Dalam pesan tersebut, Dody dimintai uang dengan dalih tertentu. Menurut pengakuannya, salah satu oknum bahkan menyebut berasal dari media tipikor.
“Saya sadar, penyelenggara negara di tingkat desa memang rawan ditekan karena mengelola anggaran. Tapi kalau kita jalankan sesuai APBDes dan aturan, tidak ada yang perlu ditakutkan,” tegas Dody.
Ia menuturkan, ada tiga nama yang muncul, yakni Mansur, Rasyid, dan Darman. Namun, dirinya menegaskan sama sekali tidak pernah mengenal maupun bertemu dengan mereka. “Saya menduga mereka ini bukan orang Nganjuk. Saya juga heran bagaimana mereka bisa tahu nomor WA saya sekaligus jabatan saya sebagai kades,” ungkapnya.

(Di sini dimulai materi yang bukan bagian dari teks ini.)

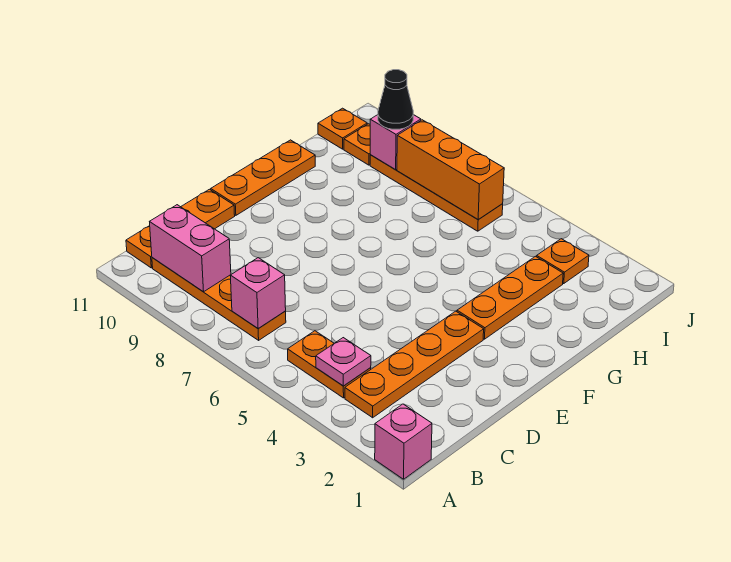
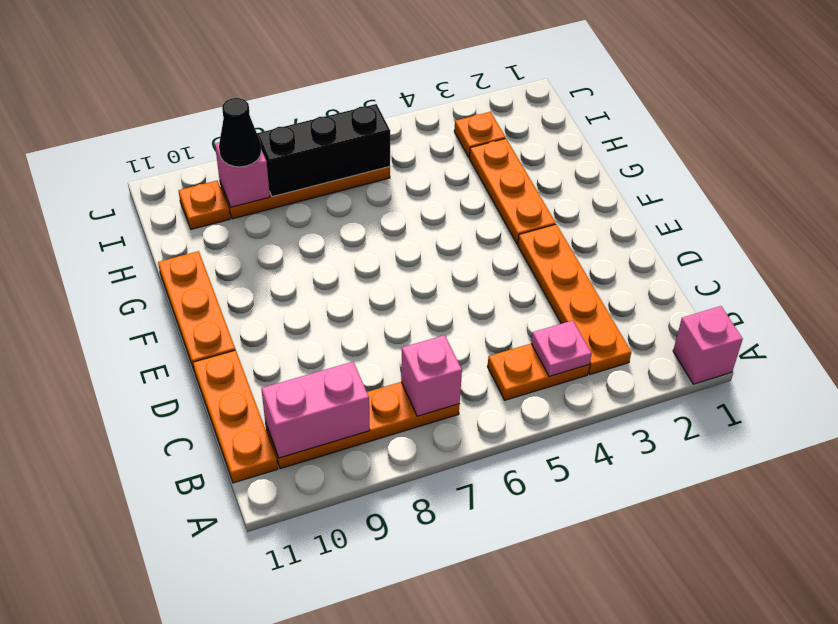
orange brick I6:I8 level 2 -> black brick I6:I8 level 2
orange plate I11 level 1 -> none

Lebih jauh, Dody mengaku para oknum menggunakan kata-kata kasar yang tidak pantas hanya demi memaksa dirinya mengirimkan sejumlah uang. Menanggapi hal ini, ia mengimbau seluruh kepala desa di Nganjuk agar tetap tenang dan tidak terpancing provokasi. “Selama kita bekerja sesuai aturan, kita jangan takut. Jangan beri celah intimidasi semacam ini,” pesannya.
Dody menambahkan, dirinya bersama para kades lain akan memperkuat koordinasi dengan insan pers dan LSM lokal, agar terjalin kerja sama yang profesional dan sehat.
Selain itu, ia juga sudah berkoordinasi dengan aparat penegak hukum, khususnya Kapolres dan Kajari Nganjuk, agar kasus serupa tidak kembali terjadi. “Kalau terbukti ada pelanggaran hukum, kami berharap aparat menindak tegas sesuai aturan,” tegas Dody.
Kasus ini menjadi peringatan bagi perangkat desa lain agar lebih waspada terhadap modus pemerasan berkedok wartawan. Transparansi dalam pengelolaan anggaran desa disebut Dody sebagai tameng utama untuk menangkal intimidasi dan upaya pemerasan semacam itu.